The Dallas Observer carries a story about Michael Bills, who was working for the TSA. He was fired after a year working there because they just found out that he had a marijuana arrest and was a child molester.

So what’s the big deal? Well the way they found out about his pot past (after a year of work) was by reading about it on his application, which he truthfully listed the arrest on. I’m not quite sure how they found out that he was a sex offender but they failed to notice that the child molester was Michael Douglas Bills, not the Michael Shane Bills who worked for the TSA.

So a federal agency was dumb, it wouldn’t be the first time. Again, what’s the big deal? Well the TSA is trying to get into data mining with the CAPPS II program. It hopes to catch terrorists by looking at various bits of information from the commercial sector as well as government records.
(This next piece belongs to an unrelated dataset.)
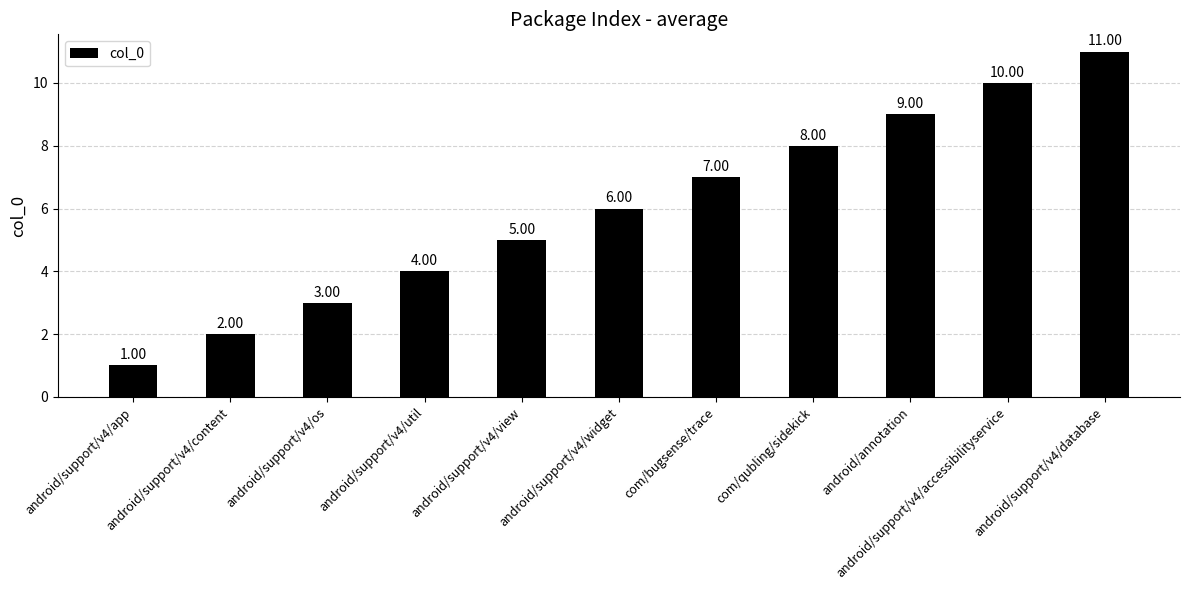

What is the label of the 6th bar from the right?

android/support/v4/widget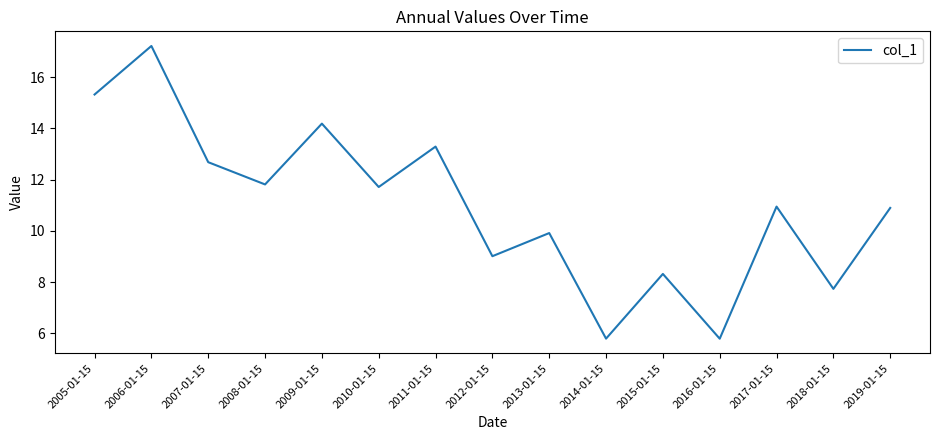

Approximately how many times larger is the value at 2006-01-15 compared to 2007-01-15?

1.4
The problem with these data mining programs is that they don’t work. From Bruce Schnier’s How We Are Fighting the War on Terrorism / IDs and the illusion of security:

But any such system will create a third, and very dangerous, category: evildoers who don’t fit the profile. Oklahoma City bomber Timothy McVeigh, Washington-area sniper John Allen Muhammed and many of the Sept. 11 terrorists had no previous links to terrorism. The Unabomber taught mathematics at UC Berkeley. The Palestinians have demonstrated that they can recruit suicide bombers with no previous record of anti-Israeli activities. Even the Sept. 11 hijackers went out of their way to establish a normal-looking profile; frequent-flier numbers, a history of first-class travel and so on. Evildoers can also engage in identity theft, and steal the identity — and profile — of an honest person. Profiling can result in less security by giving certain people an easy way to skirt security.
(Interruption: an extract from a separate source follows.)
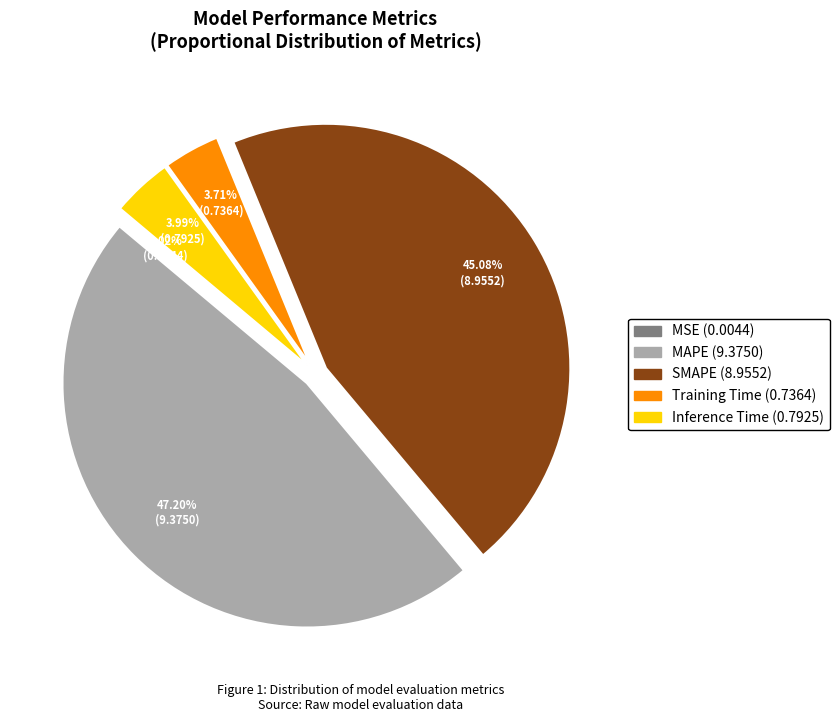

Combined, do Training Time and Inference Time account for over 50%?

No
There’s another, even more dangerous, failure mode for these systems: honest people who fit the evildoer profile. Because evildoers are so rare, almost everyone who fits the profile will turn out to be a false alarm. This not only wastes investigative resources that might be better spent elsewhere, but it causes grave harm to those innocents who fit the profile. Whether it’s something as simple as “driving while black” or “flying while Arab,” or something more complicated such as taking scuba lessons or protesting the Bush administration, profiling harms society because it causes us all to live in fear…not from the evildoers, but from the police.

There simply isn’t enough data to build a good terrorist model. Let’s take two recent American terrorists: John Allen Muhammad and Timothy McVeigh. What did their records have in common before they acted? The only common data point between the two is that they both served in the military. If we had a system that could spot these two men, it would also falsely identify every single male who served in the US Military.
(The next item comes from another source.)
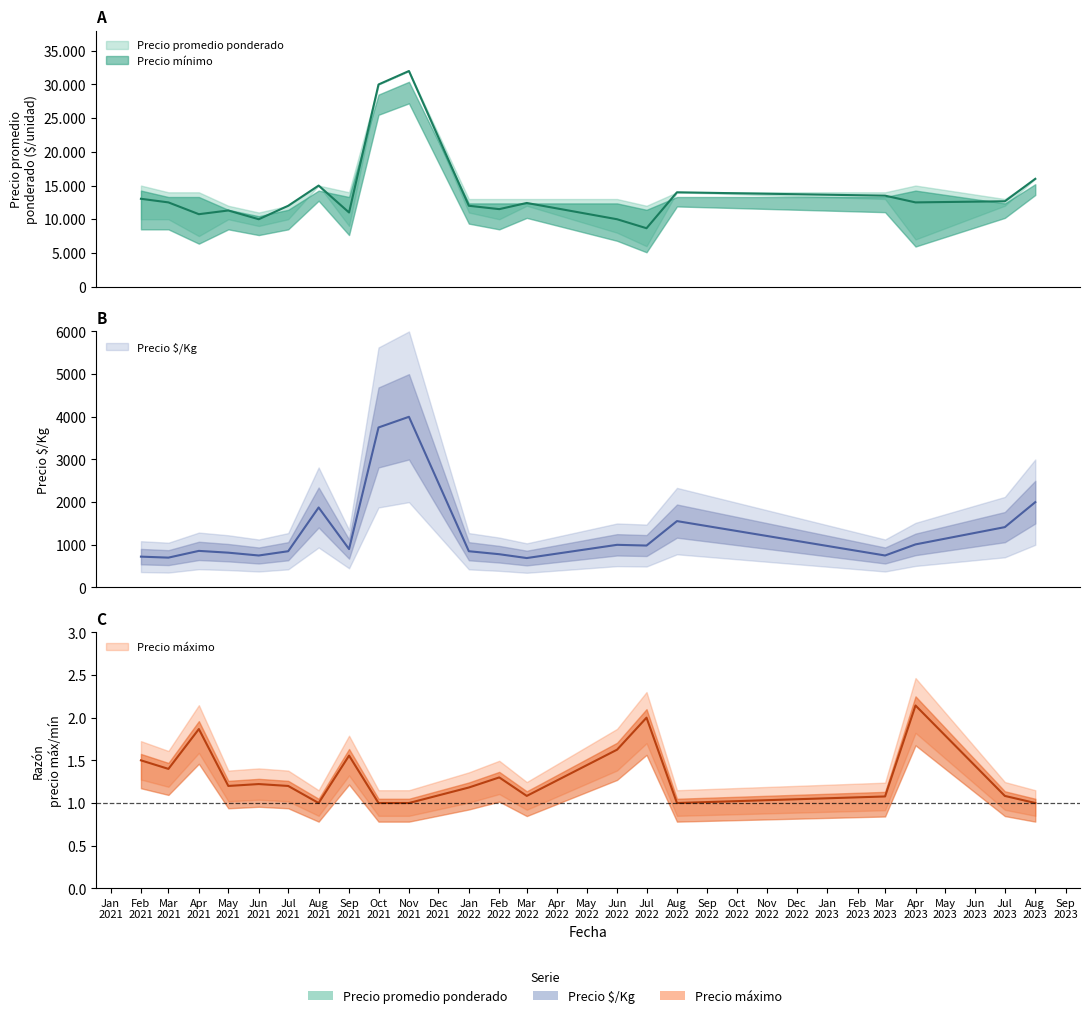

Which category has the highest value across all series?

Nov 2021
That of course assumes that the data is properly mined and analyzed. But let’s go back to the initial story, where we find out that the TSA sucks at analyzing data. Where does that leave us?

Some might say finding an evil-doer among regular people is akin to finding a needle in a haystack. I say that since there’s no way to tell the bad from the good it’s closer to finding a specific needle in a needlestack. Is that really worth giving up our privacy for an illusion of security?